Almanya’da ikiden fazla parti milletvekili çıkarmayı başarabiliyor ve hükümetler genellikle koalisyon kurularak oluşabiliyor ama parti sayısının 100’ün üzerinde ve seçime katılma hakkı kazanan parti sayısının da 36 olduğu Türkiye Avrupa’da bir istisna.

İsrail’de çok sayıda parti var ve seçim barajı düşük olduğu için Knesset parti sayısı bakımından hayli renkli, ancak İsrail böyle olduğu için daha demokrat bir ülke sayılabilir mi?

Neyse, lafı uzatmayayım.

Yukarıda yazdım, ülkemizde 100’den fazla parti bulunuyor. 2023 yılında varlığı bilinen partilerin sayısı tam tamına 119.

Herhalde demokratik ülkeler için bu bir rekordur.

Önümüzdeki seçimin özgünlüğü ve ittifakların oluşması daha önce sandıkta varlık gösterdiği görülmemiş partilerin de kıymetlerini artırdı; öyle sanıyorum ki, bir sonraki seçime gidilirken ülkemizdeki parti sayısı şu andaki rekor sayıyı fazlasıyla aşacaktır.

Meclis’te temsil edilebilmek için %10 barajını aşabilecek oy olması gerekiyordu her partinin; son değişiklikle baraj %7’ye indirildi, ama bu da yüksek bir oran.

Seçime katılabilseler bile, birkaç parti dışındakilerin milletvekili çıkarabilmesi, baraj yüksekliği yüzünden mümkün görünmüyor.

İttifaklar bu zorluğu aşabilmek için kuruldu.

Parti sayısının fazlalığı iyi bir şey mi?

Partiler bir gereklilik sonucu ortaya çıkmış olsaydı ve her parti değişik görüşleri temsil edebilseydi elbette kalabalık görüntü zenginlik sayılabilirdi.

Seçime katılmaya hak kazanmış 36 partinin varlığı herhalde bir başka rekordur.

Partilerin seçime katılma hakkı kazanması için ya Meclis’te yeterli sayıda milletvekili bulunması ya da illerin en az yarısında örgüt kurmuş ve büyük kongresini zamanında yapmış olması gerekiyor.

Halen Meclis’te beş partinin grubu bulunuyor; diğer partilerin örgüt kurma şartına uyduğu anlaşılıyor.

Bu da 41 il ve o illerin ilçelerinde bir yönetim mekanına sahip olmak demek.

Masraflı bir iş yani.

O kadar masraf nasıl göze alınabiliyor, bilmiyorum.
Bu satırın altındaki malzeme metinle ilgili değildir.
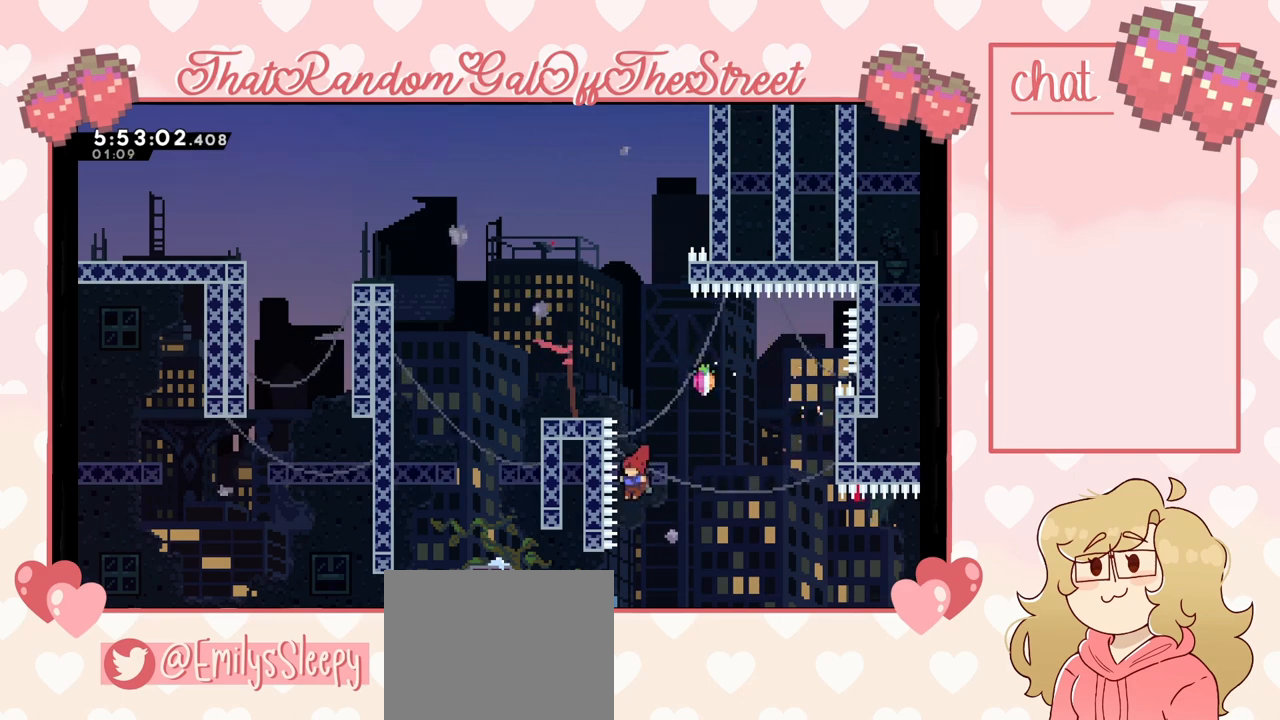
{"buttons": [], "left_stick": "center", "right_stick": "center", "events": [[100, "START", "down"], [233, "left_stick", "center"], [267, "START", "up"]]}
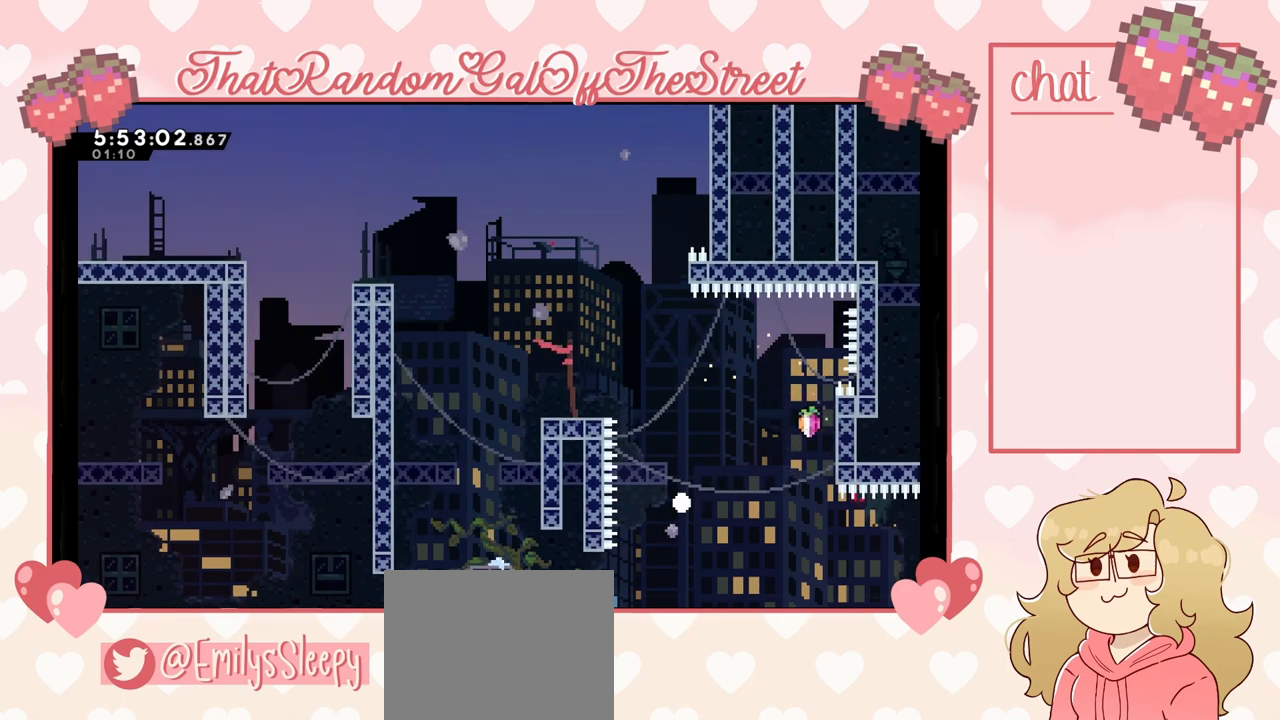
{"buttons": [], "left_stick": "center", "right_stick": "center", "events": []}
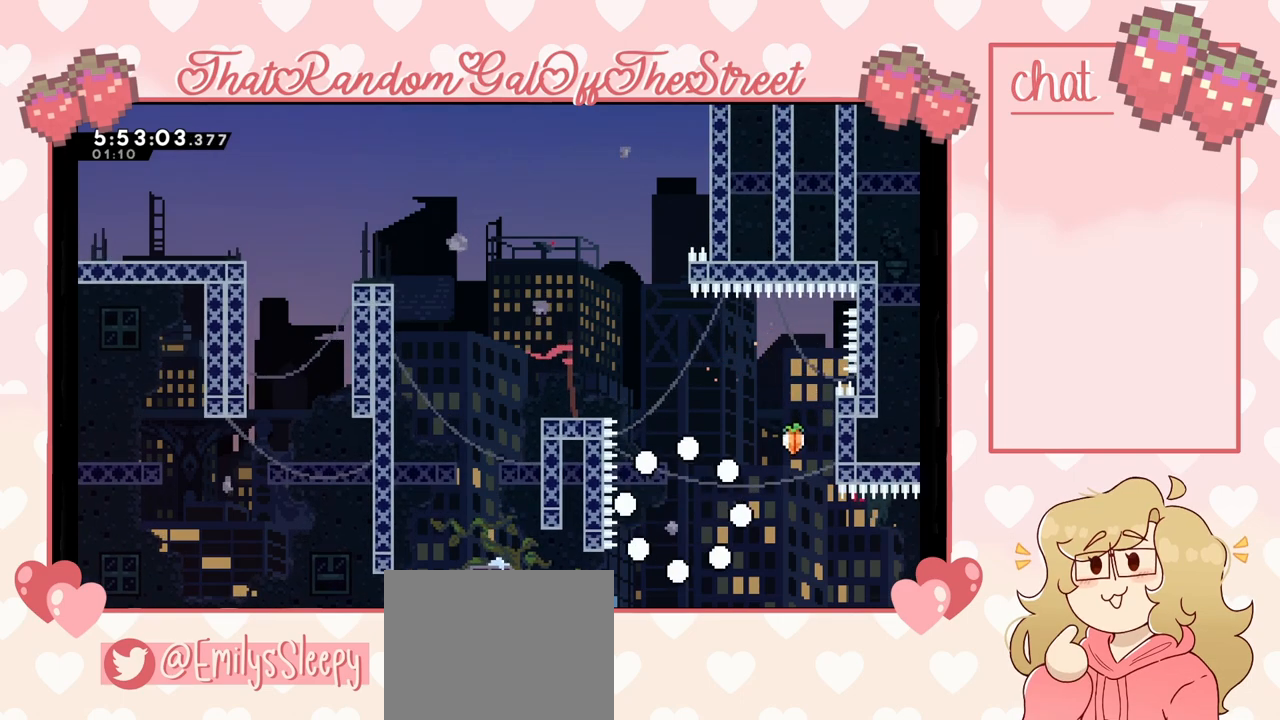
{"buttons": [], "left_stick": "center", "right_stick": "center", "events": []}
Düne kadar önemsenmeyen partilerin günün şartları sebebiyle önem kazandıklarını ise bilmekte zorlanmıyorum.

Tarih sıkışıklığı sebebiyle ittifakların daha başka hangi partileri saflarına alacaklarının belirlenmesi için acele edilmesi gerekiyor.

Seçimin sonucunu ittifakların gücü belirleyecek çünkü.

*Bu yazı fehmikoru.com adresinden aynen alınmıştır.